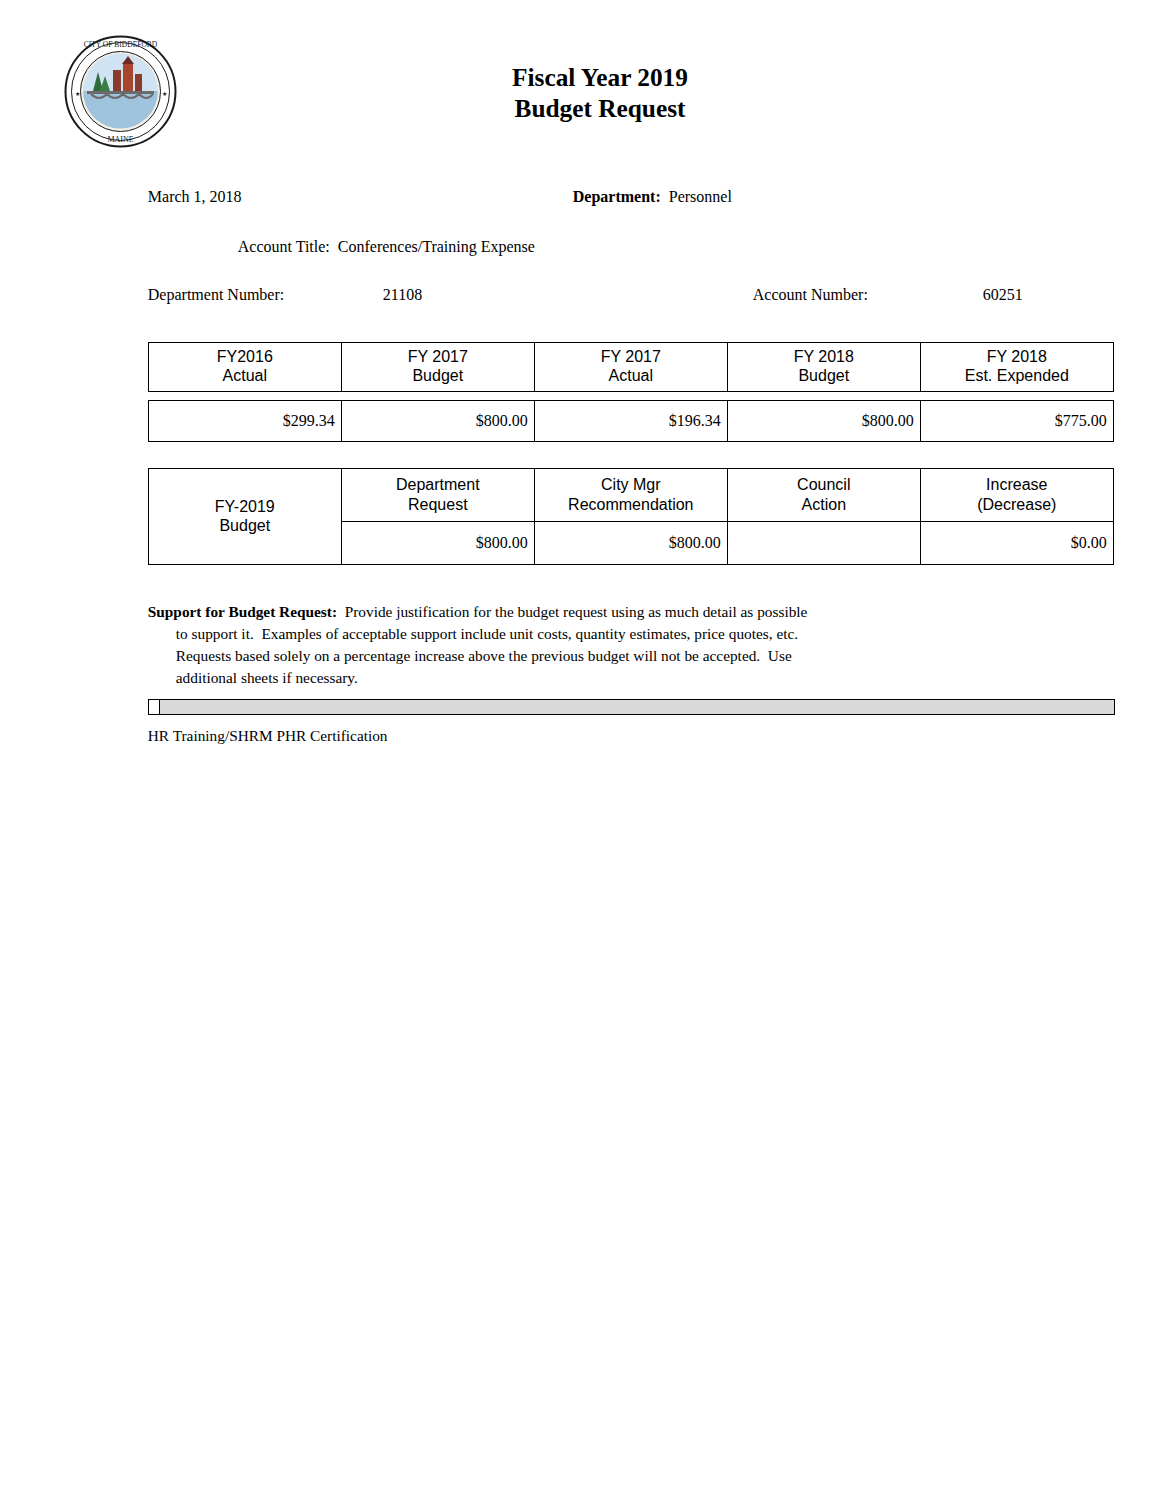CITY OF BIDDEFORD MAINE ★ ★
Fiscal Year 2019
Budget Request
March 1, 2018 Department: Personnel
Account Title: Conferences/Training Expense
Department Number: 21108 Account Number: 60251
| FY2016 Actual | FY 2017 Budget | FY 2017 Actual | FY 2018 Budget | FY 2018 Est. Expended |
| $299.34 | $800.00 | $196.34 | $800.00 | $775.00 |
| FY-2019 Budget | Department Request | City Mgr Recommendation | Council Action | Increase (Decrease) |
| $800.00 | $800.00 | | $0.00 |
Support for Budget Request: Provide justification for the budget request using as much detail as possible to support it. Examples of acceptable support include unit costs, quantity estimates, price quotes, etc. Requests based solely on a percentage increase above the previous budget will not be accepted. Use additional sheets if necessary.
HR Training/SHRM PHR Certification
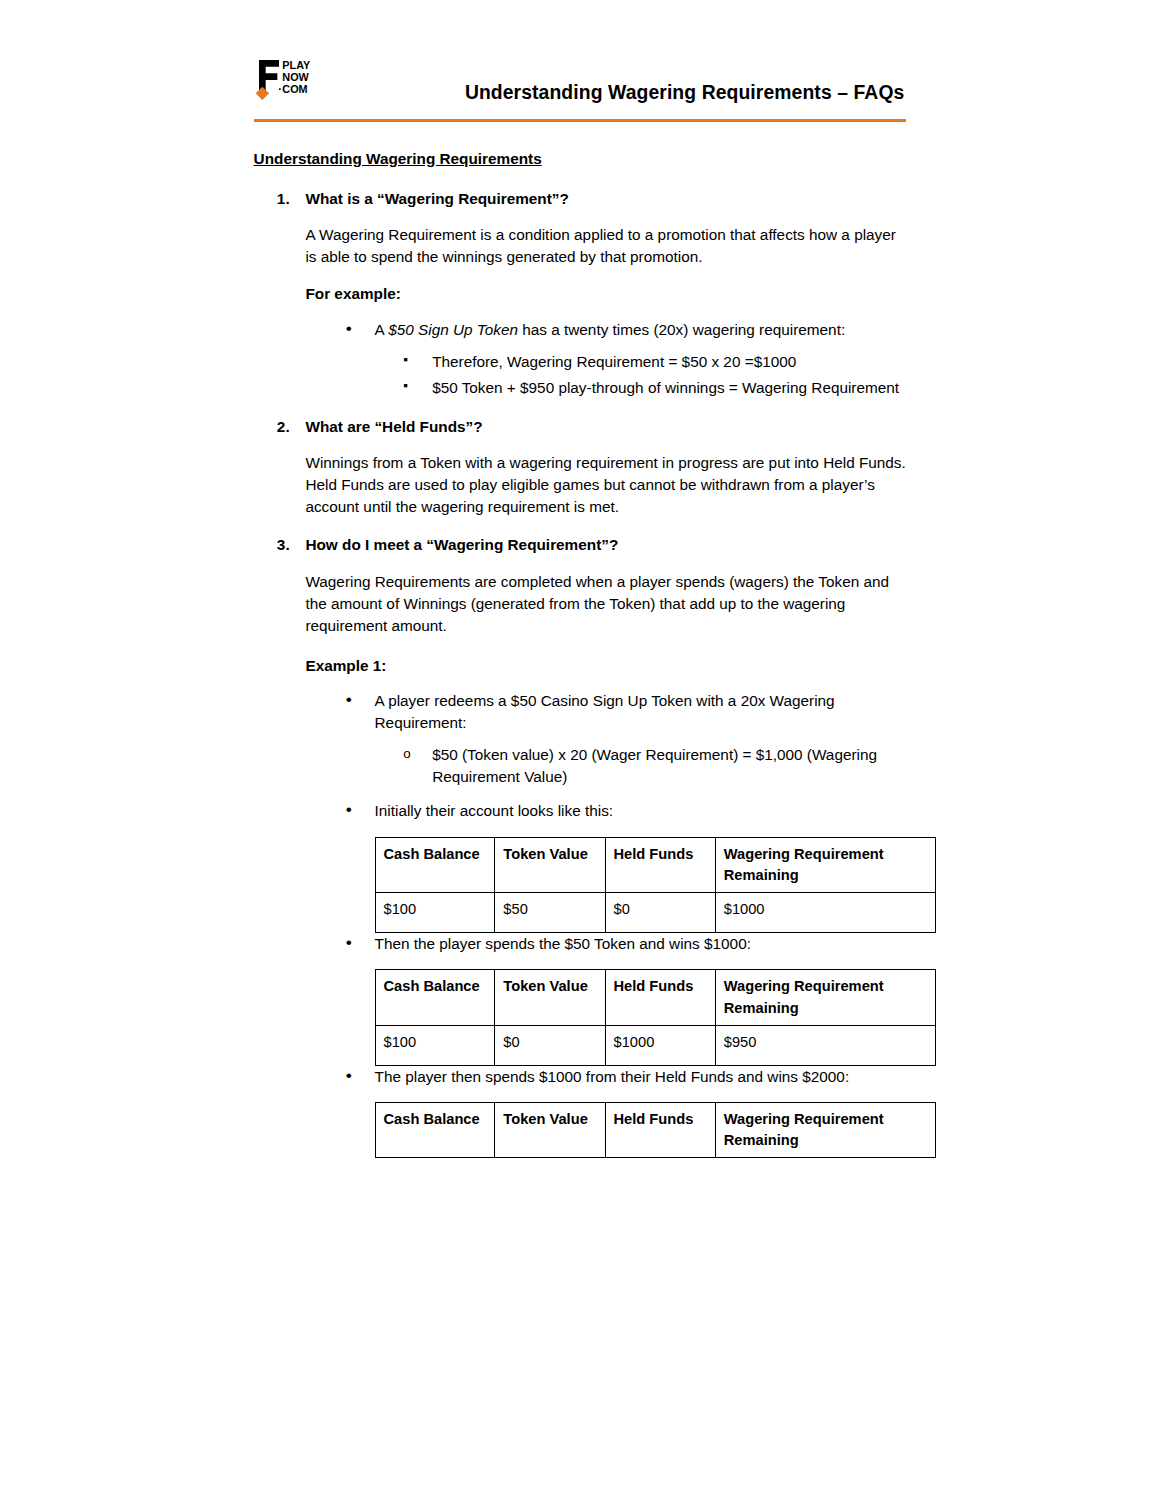PLAY NOW COM
Understanding Wagering Requirements – FAQs
Understanding Wagering Requirements
What is a “Wagering Requirement”?
A Wagering Requirement is a condition applied to a promotion that affects how a player is able to spend the winnings generated by that promotion.
For example:
A $50 Sign Up Token has a twenty times (20x) wagering requirement:
Therefore, Wagering Requirement = $50 x 20 =$1000
$50 Token + $950 play-through of winnings = Wagering Requirement
What are “Held Funds”?
Winnings from a Token with a wagering requirement in progress are put into Held Funds. Held Funds are used to play eligible games but cannot be withdrawn from a player’s account until the wagering requirement is met.
How do I meet a “Wagering Requirement”?
Wagering Requirements are completed when a player spends (wagers) the Token and the amount of Winnings (generated from the Token) that add up to the wagering requirement amount.
Example 1:
A player redeems a $50 Casino Sign Up Token with a 20x Wagering Requirement:
$50 (Token value) x 20 (Wager Requirement) = $1,000 (Wagering Requirement Value)
Initially their account looks like this:
| Cash Balance | Token Value | Held Funds | Wagering Requirement Remaining |
| --- | --- | --- | --- |
| $100 | $50 | $0 | $1000 |
Then the player spends the $50 Token and wins $1000:
| Cash Balance | Token Value | Held Funds | Wagering Requirement Remaining |
| --- | --- | --- | --- |
| $100 | $0 | $1000 | $950 |
The player then spends $1000 from their Held Funds and wins $2000:
| Cash Balance | Token Value | Held Funds | Wagering Requirement Remaining |
| --- | --- | --- | --- |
• • • •
▶ [Your goal]: Could you return all lines from the data above that contain the string "Department"?

▶ [Exercise output]:
March 1, 2018 Department: Personnel
Department Number: 21108 Account Number: 60251
| FY-2019 Budget | Department Request | City Mgr Recommendation | Council Action | Increase (Decrease) |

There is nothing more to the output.